### Цитируемый отрывок
Само собой, этому не суждено было сбыться: как мы знаем, требование британского нейтралитета оказалось отклонено. И все же немецкие историки слишком быстро назвали предложение Бетмана-Гольвега бездумным просчетом и заявили, что сами немцы не ожидали получить от Британии обязательство сохранять нейтралитет. Документальные свидетельства это не подтверждают. Напротив, они показывают, что надежды Бетмана-Гольвега на британское невмешательство вовсе нельзя было назвать необоснованными. Его можно простить за то, что он не смог предугадать, что в последнюю минуту аргументы Грея и Кроу возобладают над позицией более многочисленных сторонников невмешательства.
Континентальное необязательство
Было бы неверно заключить, что британское довоенное планирование, в основе которого лежало предположение о необходимости вмешательства во франко-германскую войну, сделало эту войну неизбежной. Большинству членов Кабинета (не говоря уже о Парламенте) сначала не сообщали о переговорах с французами. Как сказал Сандерсон Камбону, одна мысль о военных обязательствах перед Францией “привела к расхождению во мнениях” – “нечто более определенное Кабинет бы сразу отверг”. Как ни удивительно, в неведении сначала держали даже премьер-министра Кэмпбелла-Баннермана. Когда ему обо всем сообщили, он выразил свою обеспокоенность тем, что “упор на совместные приготовления… очень близок благородному делу”. Холдейну тоже пришлось “разъяснять” начальнику Генерального штаба Литтлтону, “что мы никоим образом не берем на себя никаких обязательств самим фактом вступления в переговоры”

### Задачи и задания
a) Перечислите всех лиц, которые упомянуты по фамилии в отрывке о британском довоенном планировании.
b) Повторите слово в слово часть отрывка о британском довоенном планировании, начиная со слов «Само собой, этому» и заканчивая словами «многочисленных сторонников невмешательства.» включительно.
Пункты, приведенные далее, являются самостоятельным материалом и к отрывку не относятся.

### Предоставленные материалы
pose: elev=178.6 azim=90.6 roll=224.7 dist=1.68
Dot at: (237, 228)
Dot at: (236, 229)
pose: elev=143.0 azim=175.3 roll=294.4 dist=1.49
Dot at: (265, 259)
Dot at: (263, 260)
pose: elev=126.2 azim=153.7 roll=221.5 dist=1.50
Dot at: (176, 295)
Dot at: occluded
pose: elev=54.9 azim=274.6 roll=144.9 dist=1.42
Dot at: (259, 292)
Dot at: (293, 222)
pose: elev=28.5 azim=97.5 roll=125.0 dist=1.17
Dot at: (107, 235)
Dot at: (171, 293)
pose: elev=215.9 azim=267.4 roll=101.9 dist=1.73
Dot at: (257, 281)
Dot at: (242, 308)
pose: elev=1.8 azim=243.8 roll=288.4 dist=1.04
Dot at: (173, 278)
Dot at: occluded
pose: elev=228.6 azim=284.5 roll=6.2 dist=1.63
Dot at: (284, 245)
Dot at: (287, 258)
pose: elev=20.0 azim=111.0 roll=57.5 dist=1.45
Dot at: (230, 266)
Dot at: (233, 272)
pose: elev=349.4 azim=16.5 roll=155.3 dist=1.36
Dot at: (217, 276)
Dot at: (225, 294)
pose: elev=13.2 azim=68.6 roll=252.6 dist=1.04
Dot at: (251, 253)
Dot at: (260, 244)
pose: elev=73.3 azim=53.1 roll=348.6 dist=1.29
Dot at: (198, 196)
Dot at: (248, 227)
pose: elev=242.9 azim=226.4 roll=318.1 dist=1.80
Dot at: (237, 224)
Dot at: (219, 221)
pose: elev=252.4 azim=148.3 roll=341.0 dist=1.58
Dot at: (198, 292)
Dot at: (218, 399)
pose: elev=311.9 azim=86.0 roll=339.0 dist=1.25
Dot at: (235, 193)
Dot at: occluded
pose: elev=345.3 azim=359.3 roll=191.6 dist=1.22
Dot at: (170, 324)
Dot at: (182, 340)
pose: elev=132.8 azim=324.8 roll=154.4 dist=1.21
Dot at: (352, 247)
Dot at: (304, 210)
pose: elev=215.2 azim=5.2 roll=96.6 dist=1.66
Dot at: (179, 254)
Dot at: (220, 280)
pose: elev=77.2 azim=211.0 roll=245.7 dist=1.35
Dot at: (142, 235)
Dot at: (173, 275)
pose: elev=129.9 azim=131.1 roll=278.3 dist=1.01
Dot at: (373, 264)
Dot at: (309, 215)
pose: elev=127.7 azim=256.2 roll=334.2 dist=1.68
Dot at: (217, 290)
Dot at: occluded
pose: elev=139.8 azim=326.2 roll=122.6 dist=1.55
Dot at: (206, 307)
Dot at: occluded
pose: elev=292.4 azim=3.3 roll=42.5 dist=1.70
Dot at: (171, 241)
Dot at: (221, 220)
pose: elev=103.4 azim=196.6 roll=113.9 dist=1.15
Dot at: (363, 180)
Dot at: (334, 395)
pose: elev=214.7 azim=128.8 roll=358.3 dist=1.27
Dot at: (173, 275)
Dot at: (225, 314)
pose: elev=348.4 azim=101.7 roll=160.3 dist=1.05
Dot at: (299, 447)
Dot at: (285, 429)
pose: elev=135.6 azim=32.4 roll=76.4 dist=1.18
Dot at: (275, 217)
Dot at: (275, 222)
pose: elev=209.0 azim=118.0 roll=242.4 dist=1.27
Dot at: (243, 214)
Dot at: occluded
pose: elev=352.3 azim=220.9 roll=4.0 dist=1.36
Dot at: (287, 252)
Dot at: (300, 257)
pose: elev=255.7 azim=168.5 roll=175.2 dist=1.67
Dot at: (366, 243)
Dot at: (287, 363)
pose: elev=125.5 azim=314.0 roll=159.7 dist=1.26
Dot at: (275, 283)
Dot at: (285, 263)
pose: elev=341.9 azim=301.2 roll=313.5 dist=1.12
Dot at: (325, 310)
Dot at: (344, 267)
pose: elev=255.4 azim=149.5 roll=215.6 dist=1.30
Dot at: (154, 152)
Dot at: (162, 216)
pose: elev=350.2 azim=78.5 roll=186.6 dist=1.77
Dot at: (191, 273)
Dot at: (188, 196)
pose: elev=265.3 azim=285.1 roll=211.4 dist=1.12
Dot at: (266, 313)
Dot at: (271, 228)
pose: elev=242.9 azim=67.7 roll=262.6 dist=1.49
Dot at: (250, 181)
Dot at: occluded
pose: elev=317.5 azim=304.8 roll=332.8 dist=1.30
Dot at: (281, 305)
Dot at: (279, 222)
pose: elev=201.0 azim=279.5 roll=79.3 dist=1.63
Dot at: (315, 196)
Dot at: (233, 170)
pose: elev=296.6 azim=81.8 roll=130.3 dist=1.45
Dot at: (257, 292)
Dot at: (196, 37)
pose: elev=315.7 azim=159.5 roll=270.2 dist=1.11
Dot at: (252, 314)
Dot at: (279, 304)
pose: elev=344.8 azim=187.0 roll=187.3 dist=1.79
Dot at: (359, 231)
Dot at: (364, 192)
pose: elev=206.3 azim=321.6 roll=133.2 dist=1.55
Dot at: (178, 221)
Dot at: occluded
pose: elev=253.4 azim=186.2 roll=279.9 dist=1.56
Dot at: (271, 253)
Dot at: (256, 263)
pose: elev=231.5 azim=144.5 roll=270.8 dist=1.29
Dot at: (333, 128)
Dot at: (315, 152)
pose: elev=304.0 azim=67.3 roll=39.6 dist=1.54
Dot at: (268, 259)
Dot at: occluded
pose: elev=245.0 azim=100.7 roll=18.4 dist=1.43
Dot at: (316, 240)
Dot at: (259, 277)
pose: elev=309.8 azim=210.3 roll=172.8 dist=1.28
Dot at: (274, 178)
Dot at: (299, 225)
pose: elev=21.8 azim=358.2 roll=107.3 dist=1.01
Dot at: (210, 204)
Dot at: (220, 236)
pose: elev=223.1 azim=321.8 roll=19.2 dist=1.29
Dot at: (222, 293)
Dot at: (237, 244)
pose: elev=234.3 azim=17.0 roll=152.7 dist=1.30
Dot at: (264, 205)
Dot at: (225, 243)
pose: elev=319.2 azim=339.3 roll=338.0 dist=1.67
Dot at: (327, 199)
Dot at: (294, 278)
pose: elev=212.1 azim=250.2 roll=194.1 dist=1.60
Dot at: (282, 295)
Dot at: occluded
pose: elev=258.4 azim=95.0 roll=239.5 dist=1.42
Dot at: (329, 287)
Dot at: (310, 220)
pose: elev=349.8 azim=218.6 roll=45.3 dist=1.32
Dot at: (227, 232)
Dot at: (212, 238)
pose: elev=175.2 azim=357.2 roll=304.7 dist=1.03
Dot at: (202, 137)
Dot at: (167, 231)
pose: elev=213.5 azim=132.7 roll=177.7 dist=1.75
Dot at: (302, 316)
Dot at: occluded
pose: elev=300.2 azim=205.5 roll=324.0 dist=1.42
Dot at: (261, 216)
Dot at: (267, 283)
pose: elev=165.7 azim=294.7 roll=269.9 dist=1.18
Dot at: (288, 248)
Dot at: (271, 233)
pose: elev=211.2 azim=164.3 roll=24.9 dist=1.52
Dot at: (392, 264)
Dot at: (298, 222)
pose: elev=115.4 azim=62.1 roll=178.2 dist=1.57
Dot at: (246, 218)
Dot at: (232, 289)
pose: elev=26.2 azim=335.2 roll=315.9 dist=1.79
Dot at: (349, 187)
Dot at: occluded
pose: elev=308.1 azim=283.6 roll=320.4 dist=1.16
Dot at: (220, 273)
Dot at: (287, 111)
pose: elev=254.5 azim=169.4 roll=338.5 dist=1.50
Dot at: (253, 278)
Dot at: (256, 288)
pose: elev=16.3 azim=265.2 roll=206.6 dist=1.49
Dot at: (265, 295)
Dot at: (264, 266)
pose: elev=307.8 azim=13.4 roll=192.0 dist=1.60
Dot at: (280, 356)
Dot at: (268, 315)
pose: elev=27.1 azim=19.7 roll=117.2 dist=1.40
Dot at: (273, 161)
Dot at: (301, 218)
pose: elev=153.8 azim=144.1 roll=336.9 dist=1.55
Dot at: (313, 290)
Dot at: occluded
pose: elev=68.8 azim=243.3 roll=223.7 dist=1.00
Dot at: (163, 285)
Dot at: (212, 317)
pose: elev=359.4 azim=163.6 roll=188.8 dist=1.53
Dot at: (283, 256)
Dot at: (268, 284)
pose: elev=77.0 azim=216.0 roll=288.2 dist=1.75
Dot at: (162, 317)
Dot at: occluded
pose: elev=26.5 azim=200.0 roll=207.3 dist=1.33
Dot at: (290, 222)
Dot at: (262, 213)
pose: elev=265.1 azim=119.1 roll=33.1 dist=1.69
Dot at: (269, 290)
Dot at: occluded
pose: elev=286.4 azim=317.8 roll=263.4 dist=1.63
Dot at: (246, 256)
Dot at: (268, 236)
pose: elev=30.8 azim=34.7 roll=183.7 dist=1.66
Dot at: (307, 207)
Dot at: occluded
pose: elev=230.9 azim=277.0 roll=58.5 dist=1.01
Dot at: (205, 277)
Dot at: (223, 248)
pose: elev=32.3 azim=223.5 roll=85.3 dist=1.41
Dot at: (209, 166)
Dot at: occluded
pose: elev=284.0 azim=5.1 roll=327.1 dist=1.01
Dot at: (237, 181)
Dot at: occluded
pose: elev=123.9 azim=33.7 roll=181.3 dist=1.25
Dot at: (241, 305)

### Письменные ответы
a) Бетман-Гольвег, Грей, Кроу, Сандерсон, Камбон, Кэмпбелл-Баннерман, Холдейн, Литтлтон.

b)
Само собой, этому не суждено было сбыться: как мы знаем, требование британского нейтралитета оказалось отклонено. И все же немецкие историки слишком быстро назвали предложение Бетмана-Гольвега бездумным просчетом и заявили, что сами немцы не ожидали получить от Британии обязательство сохранять нейтралитет. Документальные свидетельства это не подтверждают. Напротив, они показывают, что надежды Бетмана-Гольвега на британское невмешательство вовсе нельзя было назвать необоснованными. Его можно простить за то, что он не смог предугадать, что в последнюю минуту аргументы Грея и Кроу возобладают над позицией более многочисленных сторонников невмешательства.